Still Here, Now exhibition closes

February 26, 2022 BY

Norm Stanley plays the didgeridoo at the closing night of Still Here, Now. Photos: MICHAEL CHAMBERS

The Still Here, Now exhibition has wrapped up at Geelong’s Platform Arts with a night of music and performance.

The First Nations-curated exhibition, which opened on January 18, was led by Gunditjmara Keerray Wooroong women and Koorroyarr Arts founders, Tarryn Love and Kelsey Love, alongside Naarm-based artist and researcher Jahkarli Romanis and Amber Smith of Platform Arts.

Closing night, held on Friday last week, presented a range of live First Nations activities, including a Welcome to Country and smoking ceremony, didgeridoo from Norm Stanley, spoken word performances, and food provided by Indigenous-owned business Cooee Catering.

Geelong MP Christine Couzens (left) with artists
Tarryn Love, Kelsey Love and Jahkarli Romanis.
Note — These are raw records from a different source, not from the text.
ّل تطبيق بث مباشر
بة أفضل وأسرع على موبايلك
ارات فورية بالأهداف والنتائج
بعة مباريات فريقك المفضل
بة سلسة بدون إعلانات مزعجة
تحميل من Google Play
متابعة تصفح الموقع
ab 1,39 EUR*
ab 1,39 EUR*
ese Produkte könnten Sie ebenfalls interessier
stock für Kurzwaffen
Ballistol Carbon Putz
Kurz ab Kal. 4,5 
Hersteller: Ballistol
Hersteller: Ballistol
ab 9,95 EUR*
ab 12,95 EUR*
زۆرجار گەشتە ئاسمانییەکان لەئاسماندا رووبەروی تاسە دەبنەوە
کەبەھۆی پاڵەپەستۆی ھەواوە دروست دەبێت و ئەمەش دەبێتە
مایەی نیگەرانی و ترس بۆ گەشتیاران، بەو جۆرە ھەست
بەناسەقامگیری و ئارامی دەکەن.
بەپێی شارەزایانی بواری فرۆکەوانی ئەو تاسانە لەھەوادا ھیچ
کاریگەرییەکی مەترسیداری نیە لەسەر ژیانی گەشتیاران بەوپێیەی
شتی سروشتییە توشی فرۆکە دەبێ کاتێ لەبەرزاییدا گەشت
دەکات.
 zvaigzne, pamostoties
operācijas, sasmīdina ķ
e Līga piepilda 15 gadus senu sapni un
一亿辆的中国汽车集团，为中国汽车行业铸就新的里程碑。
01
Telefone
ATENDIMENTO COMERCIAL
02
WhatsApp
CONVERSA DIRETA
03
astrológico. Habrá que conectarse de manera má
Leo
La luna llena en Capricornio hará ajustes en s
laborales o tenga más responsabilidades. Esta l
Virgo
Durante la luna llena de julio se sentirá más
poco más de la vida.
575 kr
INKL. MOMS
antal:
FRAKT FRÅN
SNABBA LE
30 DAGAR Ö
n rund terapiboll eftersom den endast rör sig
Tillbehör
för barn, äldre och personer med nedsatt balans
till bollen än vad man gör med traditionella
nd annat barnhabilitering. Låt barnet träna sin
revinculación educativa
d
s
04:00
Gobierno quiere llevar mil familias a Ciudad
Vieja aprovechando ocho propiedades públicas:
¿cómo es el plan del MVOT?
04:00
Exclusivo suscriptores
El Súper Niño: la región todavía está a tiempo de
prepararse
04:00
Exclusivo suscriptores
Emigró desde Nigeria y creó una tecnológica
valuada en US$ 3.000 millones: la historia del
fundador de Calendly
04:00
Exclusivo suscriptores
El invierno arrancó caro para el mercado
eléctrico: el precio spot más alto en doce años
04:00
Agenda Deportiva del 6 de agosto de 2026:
Still Here, Now captured what it means to be “still here, now” from a First Nations ancestral perspective. The range of cultural and creative practices included in the show celebrated diversity through demonstrating the narrative sovereignties present in each of the works.

These sovereignties are informed and made known to the artists through their relationships with their Ancestors.

Lowell Hunter used a drone to take photos of foot-created designs on local beaches.

Including works from artists based on Wadawurrung Country, Lowell Hunter, Marlene Gilson, Kait James, Tarni Jarvis, Kelsey Love, Tarryn Love, Jahkarli Romanis, Tammy Gilson and Norm Stanley, the art acknowledges how First Nations ancestors continue to survive, despite determined existence, and the challenges presented in the face of colonialism as drawn from notions presented in “Dear Ancestor” by Professor Chelsea Watego.